For discrete entities to exist, borders must also exist. How else to bound the entity, to determine where self diverges from other? Twilight makes the line between day and night. That band of cattails has dry land on one side, open water on the other.
But borders themselves are entities, and in the natural world at least they are themselves fuzzy, bounded by indistinct borders that are themselves discrete entities. There are no sharp lines in the world, other than those cartographers draw on pieces of paper. In the real world borders are filters, softening the lap of wave against bank, allowing passage to moving entities with their own porous borders; nutrients, weather, ideas, guys from Oaxaca with mouths to feed back home.

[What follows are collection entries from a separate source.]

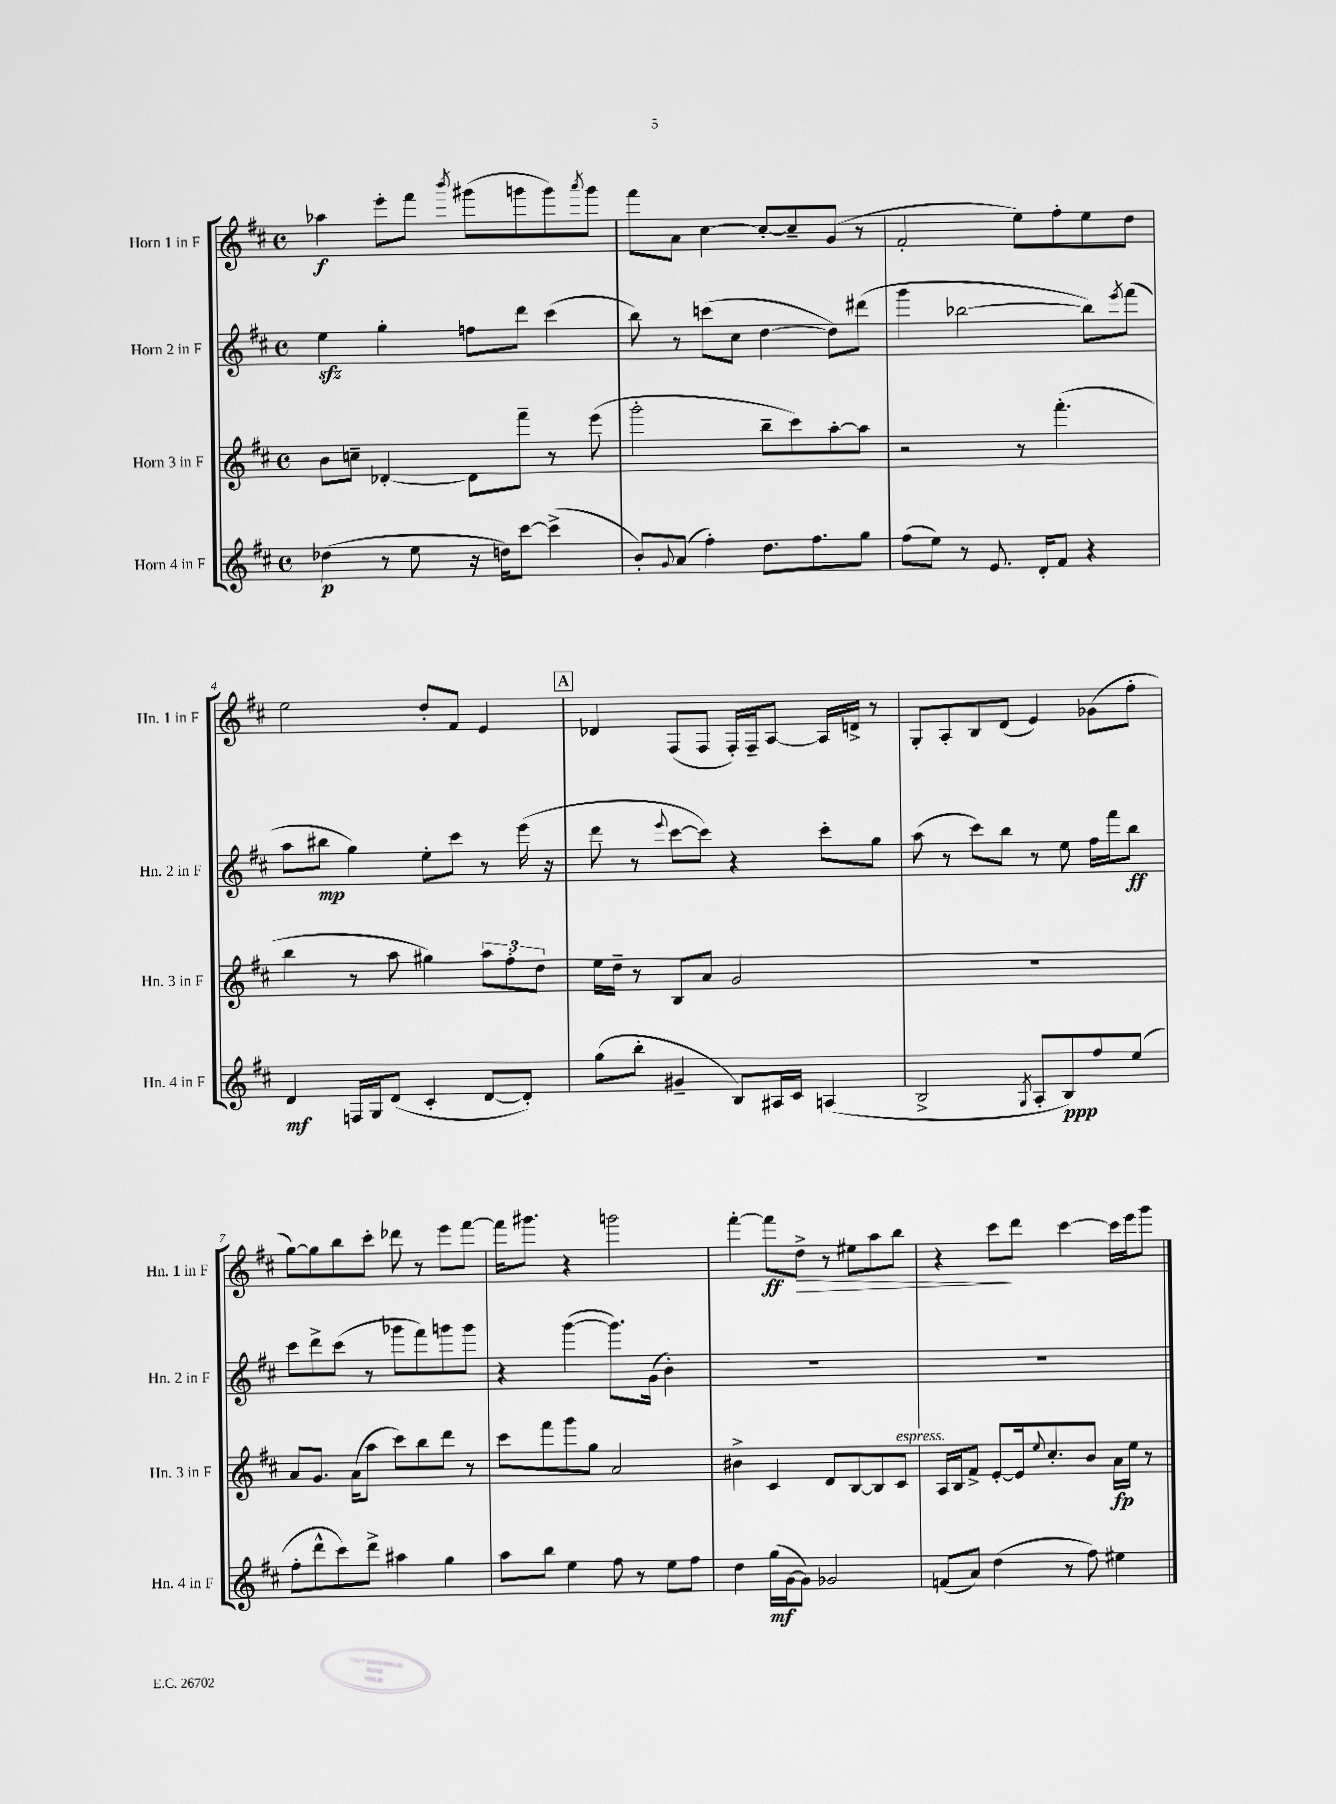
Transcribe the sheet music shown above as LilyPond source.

<<
\new StaffGroup <<
\new Staff = "s0" \with { instrumentName = "Horn 1 in F" shortInstrumentName = "Hn. 1 in F" } {
    \clef treble \key d \major \defaultTimeSignature \time 4/4
    aes''4\f e'''8-. fis'''8 \acciaccatura { b'''8 } gis'''8( g'''8 g'''8) \acciaccatura { a'''8 } g'''8 |
    fis'''8 a'8 cis''4~ cis''8~-. cis''8-- g'8( r8 |
    fis'2-. e''8) fis''8-. e''8 d''8 |
    e''2 d''8-. fis'8 e'4 |
    \mark \markup { \box "A" } des'4 fis8( fis8 fis16-.) fis16-- a8~ a16 d'16-> r8 |
    g8-. a8-. b8 d'8( e'4) ges'8( fis''8-. |
    g''8~) g''8 b''8 cis'''8-. des'''8 r8 e'''8 fis'''8~ |
    fis'''16 gis'''8. r4 g'''2 |
    fis'''4~-. fis'''8\ff d''8->\> r8 eis''8 a''8 b''8 |
    r4 cis'''8\! d'''8 cis'''4~ cis'''16 e'''16 g'''8 \bar "|." |
}
\new Staff = "s1" \with { instrumentName = "Horn 2 in F" shortInstrumentName = "Hn. 2 in F" } {
    \clef treble \key d \major \defaultTimeSignature \time 4/4
    e''4\sfz g''4-. f''8 d'''8 cis'''4( |
    b''8) r8 c'''8( cis''8 d''4~ d''8) dis'''8( |
    g'''4 bes''2~ bes''8) \acciaccatura { e'''8 } fis'''8( |
    a''8 bis''8\mp g''4) e''8-. cis'''8 r8 e'''16( r16 |
    \mark \markup { \box "A" } d'''8 r8 \appoggiatura { e'''8 } cis'''8~ cis'''8) r4 cis'''8-. g''8 |
    a''8( r8 cis'''8) b''8 r8 e''8 fis''16 fis'''16 b''8\ff |
    cis'''8 d'''8-> cis'''8( r8 ges'''8 fis'''8) g'''8 g'''8 |
    r4 g'''4~( g'''8.) g'16( b'4-.) |
    R1 |
    R1 \bar "|." |
}
\new Staff = "s2" \with { instrumentName = "Horn 3 in F" shortInstrumentName = "Hn. 3 in F" } {
    \clef treble \key d \major \defaultTimeSignature \time 4/4
    b'8 c''8-- des'4~-. des'8 fis'''8-- r8 e'''8( |
    g'''2-. b''8-- cis'''8) a''8~-. a''8 |
    r2 r8 fis'''4.-.( |
    b''4 r8 a''8 gis''4) \tuplet 3/2 { a''8 fis''8-. d''8 } |
    \mark \markup { \box "A" } e''16 d''16-- r8 b8 a'8 g'2 |
    R1 |
    a'8 g'8. a'16( a''8 cis'''8) b''8 d'''8 r8 |
    cis'''8 fis'''8 g'''8 g''8 a'2 |
    bis'4-> cis'4 d'8 b8~ b8 cis'8^\markup { \italic "espress." } |
    a16 b16 fis'8-> e'8~-. e'16 \appoggiatura { e''8 } cis''8.-. b'8 a'16\fp e''16 r8 \bar "|." |
}
\new Staff = "s3" \with { instrumentName = "Horn 4 in F" shortInstrumentName = "Hn. 4 in F" } {
    \clef treble \key d \major \defaultTimeSignature \time 4/4
    des''4\p( r8 e''8 r16 d''16) cis'''8~ cis'''4->( |
    b'8-.) \appoggiatura { g'8 } a'8( fis''4-.) d''8. fis''8. g''8 |
    fis''8( e''8) r8 e'8. d'16-. fis'8 r4 |
    d'4\mf f16 g16 d'8( cis'4-. d'8~ d'8-.) |
    \mark \markup { \box "A" } g''8( b''8-. gis'4-- b8) ais16 cis'16 a4( |
    b2-> \acciaccatura { g8 } a8-. b8\ppp) fis''8 e''8( |
    fis''8-. d'''8-^ cis'''8) d'''8-> ais''4 g''4 |
    a''8 b''8 e''4 fis''8 r8 e''8 fis''8 |
    d''4 g''16\mf( g'16~ g'8) ges'2 |
    f'8( a'8) d''4( r8 fis''8) eis''4 \bar "|." |
}
>>
>>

If it were not for border crossers, borders would cease to exist.
I am not exactly a border crosser on this hike. I walk nearly to the edge of my home territory, here on the eastern fringes of the Coast Ranges in Morgan Territory Regional Park, but I stay in the hills. Below me and to the east is the California Delta, confluence of the Sacramento and San Joaquin rivers, which ooze greenly past leveed islands of farmland. Past it, the Great Central Valley’s haze obscures the snowy wall of the Sierra Nevada. Beyond be dragons.

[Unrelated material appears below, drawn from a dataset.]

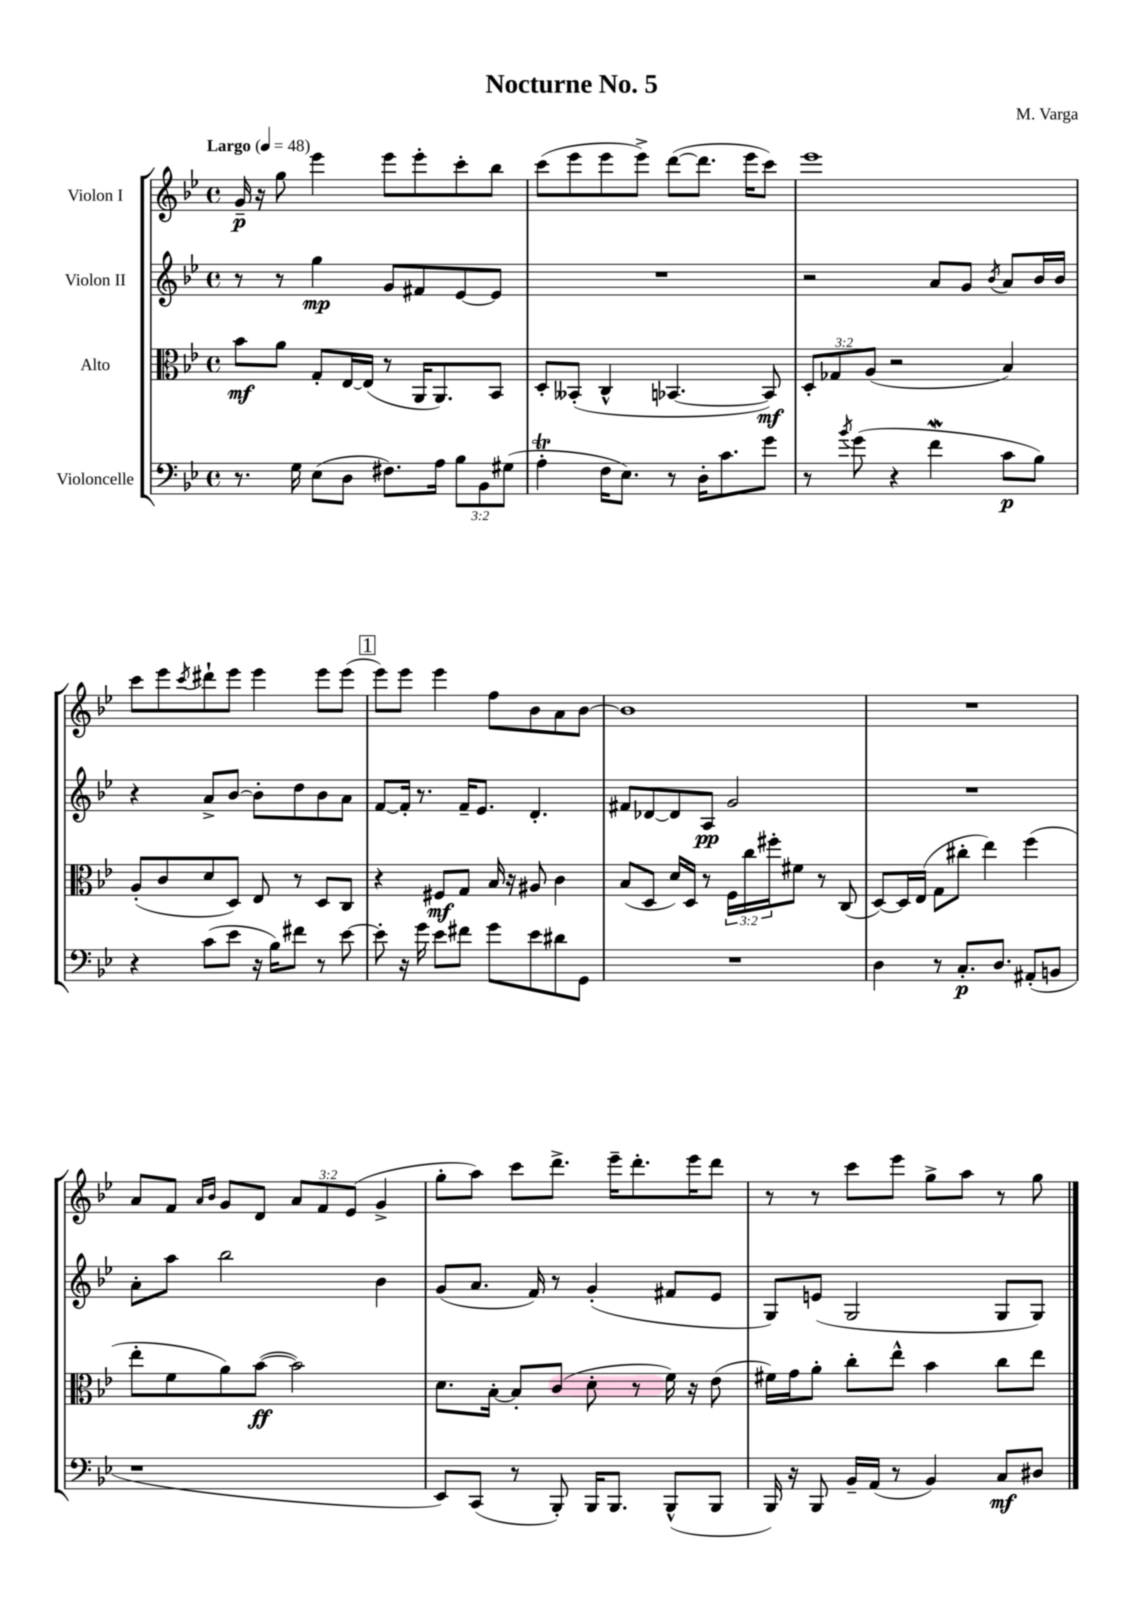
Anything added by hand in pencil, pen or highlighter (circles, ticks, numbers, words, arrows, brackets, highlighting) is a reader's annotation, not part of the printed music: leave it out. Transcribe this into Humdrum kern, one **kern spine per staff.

From my comfortable refuge here, on a sliver of rock overhanging a 100-foot cliff, I watch the painted ladies flying north.
Hundreds of the butterflies pass me in any five-minute period. They’ve been headed north for some weeks, nourished by a spectacular growth of annual flowers in the Mojave and deserts south, and those that linger near me for a moment show signs of wear. They have tattered tails, and holes have been worn in their fragile wings. They do not falter, flying toward the Sacramento in pairs and threes.
It’s really rather impressive. This blizzard of orange and black crepe crossing mountains, desert valleys, going from country to country, no luggage nor passport, orange and black wings thinner than crepe and fueled by tiny sips of flower, and they’re moving faster than I can run. Each is just slightly more substantial than a thought, maybe a tenth of a gram of chitin and water and light. But probably ten thousand butterflies will pass me on my hike, a kilogram of flying stained glass shards. My hike covers five and a half miles. Extrapolate from there: many tons of butterflies are moving north in California today.
Butterflies hate cameras, I find. With the lens stowed safely in my pack the painted ladies linger in my gaze, slowly, languorously opening and closing their wings like long mascaraed lashes, almost allowing me to stroke them. But if I hold my camera I become a paparazzo, and they flee when I get within thirty feet.
When stealth and slyness fail, a cheating hunter uses bait. I park myself near a black sage in flower, ready to shoot should a butterfly feed on its resiny nectar. I waste a dozen shots on orange blurs.
Sitting on a precipice usually makes me think the big thoughts, and watching once-in-a-decade wildlife migrations does the same. Combine the two and I become a great big maudlin ball of triteness. I distract myself with attention to the camera, fiddling with the focus ring and puzzling at the newness and opacity of the buttons. A hundred thousand slips of tattered crepe speed through this park on their way to mate and die. Black sage pushes out flower after flower. Larkspur and shooting star and goldfields dot the meadows. A turkey vulture soars high above the tops of the trees in the canyon through which flows Marsh Creek: I can just make out the feathers on its back fifty feet below me. The breeze does little to cool my sunburned skin. Discrete entity though I may be, this reddening border between me and not-me is less distinct than I would like. For a moment I forget exactly where I end and the lichen-covered rock on which I lean begins. Did I drive here past the swell of fake winery homes and vanity ranches — none of which were there on my last visit — or have I always been here, clasped by the rock from which I’ve grown? I am forty-five years old, and my life seems to be changing in ways I’ve long desired but which, now, are a little frightening.
Is the aperture set right for the depth of field I want?
A butterfly lands to feed on the sage. I snap three shots of it, each sharp enough to identify the species but not particularly pretty. After the third shot it stirs and flies away.
Satisfied, I relax a bit. The view of Diablo is really quite nice from this spot. It’s a vantage point I don’t often have, here all the way across the mountain from my usual haunts. It’s odd, looking at the mountain, to realize I’ve walked from peak to peak a dozen times, that I climbed the long west slope of the mountain once a quarter century ago, and the far, north side twice in the last six months. If I had to grow out of rock and spend my life affixed to any one spot, this might me the one I’d pick. I raise the camera, lock my elbows against my knees to steady myself, and shoot.